La dernière lettre de sa femme, datée du 12 mars 1873, est tragique : « … à neuf heures du soir, ton oncle a perdu l’usage de la parole. Nous avons eu bien peur : heureusement qu’à la suite d’une application de rigolo sur les deux jambes, des lotions d’eau froide sur la tête et plusieurs remèdes administrés promptement, les symptômes les plus alarmants ont disparu. » Cette fois, c’en est trop, Pauline demande au neveu Jules de venir les chercher sans attendre, elle a trop peur que son malade ne soit plus transportable.
Doté, malgré tout, d’une robuste constitution, Pierre Larousse survivra vingt-deux mois après son retour à Paris. Ironie du sort, le Docteur Vidart, lui, décèdera subitement le 26 décembre 1873.

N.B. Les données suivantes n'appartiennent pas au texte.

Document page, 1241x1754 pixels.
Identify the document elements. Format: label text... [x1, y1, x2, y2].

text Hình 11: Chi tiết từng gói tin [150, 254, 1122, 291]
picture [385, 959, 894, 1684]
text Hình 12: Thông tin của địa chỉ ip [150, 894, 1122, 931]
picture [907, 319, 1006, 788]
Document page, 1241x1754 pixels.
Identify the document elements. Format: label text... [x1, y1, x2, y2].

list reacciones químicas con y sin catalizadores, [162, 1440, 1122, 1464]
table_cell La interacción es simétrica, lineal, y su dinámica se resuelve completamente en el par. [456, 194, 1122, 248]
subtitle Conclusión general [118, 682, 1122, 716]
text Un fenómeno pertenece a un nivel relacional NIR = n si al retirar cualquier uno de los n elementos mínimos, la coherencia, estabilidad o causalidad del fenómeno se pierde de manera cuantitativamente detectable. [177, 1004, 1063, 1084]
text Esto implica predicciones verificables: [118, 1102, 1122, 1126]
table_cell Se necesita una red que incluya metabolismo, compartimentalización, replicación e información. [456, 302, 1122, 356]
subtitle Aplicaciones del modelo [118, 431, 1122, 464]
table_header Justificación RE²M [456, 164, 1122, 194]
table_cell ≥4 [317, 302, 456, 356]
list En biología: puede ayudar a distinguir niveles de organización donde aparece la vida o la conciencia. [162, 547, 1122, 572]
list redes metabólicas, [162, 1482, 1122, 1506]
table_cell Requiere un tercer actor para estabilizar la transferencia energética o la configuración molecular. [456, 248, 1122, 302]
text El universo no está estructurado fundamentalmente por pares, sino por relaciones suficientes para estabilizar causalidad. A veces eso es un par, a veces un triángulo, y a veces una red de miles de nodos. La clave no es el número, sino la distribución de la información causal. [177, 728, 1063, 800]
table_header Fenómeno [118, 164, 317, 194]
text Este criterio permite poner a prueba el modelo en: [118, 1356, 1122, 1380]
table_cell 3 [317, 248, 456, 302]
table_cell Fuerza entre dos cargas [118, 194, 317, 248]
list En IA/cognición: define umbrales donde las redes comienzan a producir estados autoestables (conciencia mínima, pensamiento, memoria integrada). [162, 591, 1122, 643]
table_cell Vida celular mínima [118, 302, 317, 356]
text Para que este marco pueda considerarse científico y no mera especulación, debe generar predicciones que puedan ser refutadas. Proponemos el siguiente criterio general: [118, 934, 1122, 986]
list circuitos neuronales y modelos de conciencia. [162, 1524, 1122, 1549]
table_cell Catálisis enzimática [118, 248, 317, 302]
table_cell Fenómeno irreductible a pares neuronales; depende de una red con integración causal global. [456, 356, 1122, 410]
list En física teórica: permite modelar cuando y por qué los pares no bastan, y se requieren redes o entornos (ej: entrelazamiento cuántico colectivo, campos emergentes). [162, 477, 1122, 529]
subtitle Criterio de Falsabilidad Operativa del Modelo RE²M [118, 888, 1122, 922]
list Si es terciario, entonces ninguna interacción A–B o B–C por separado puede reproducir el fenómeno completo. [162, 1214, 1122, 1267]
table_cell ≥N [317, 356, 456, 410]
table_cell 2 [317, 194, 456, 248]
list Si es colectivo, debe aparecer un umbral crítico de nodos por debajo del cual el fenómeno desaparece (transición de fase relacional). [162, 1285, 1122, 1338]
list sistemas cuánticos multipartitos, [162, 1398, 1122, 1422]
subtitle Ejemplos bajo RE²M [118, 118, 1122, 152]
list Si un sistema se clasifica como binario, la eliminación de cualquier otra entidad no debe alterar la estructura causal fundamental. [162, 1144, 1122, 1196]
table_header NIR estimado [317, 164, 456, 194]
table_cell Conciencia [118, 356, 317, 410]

Micheline Guilpain-Giraud,
présidente de l’association Pierre Larousse
Précisions en post-scriptum : Le Grand Dictionnaire Universel du XIXe siècle a été terminé trois ans après le décès de Pierre Larousse, par son neveu, Jules Hollier qui fut l’un des directeurs et administrateurs de la Librairie Larousse. Il compte 15 volumes + 2 suppléments. Le Petit Larousse illustré, publié pour la première fois en 1905, est l’œuvre de Claude Augé.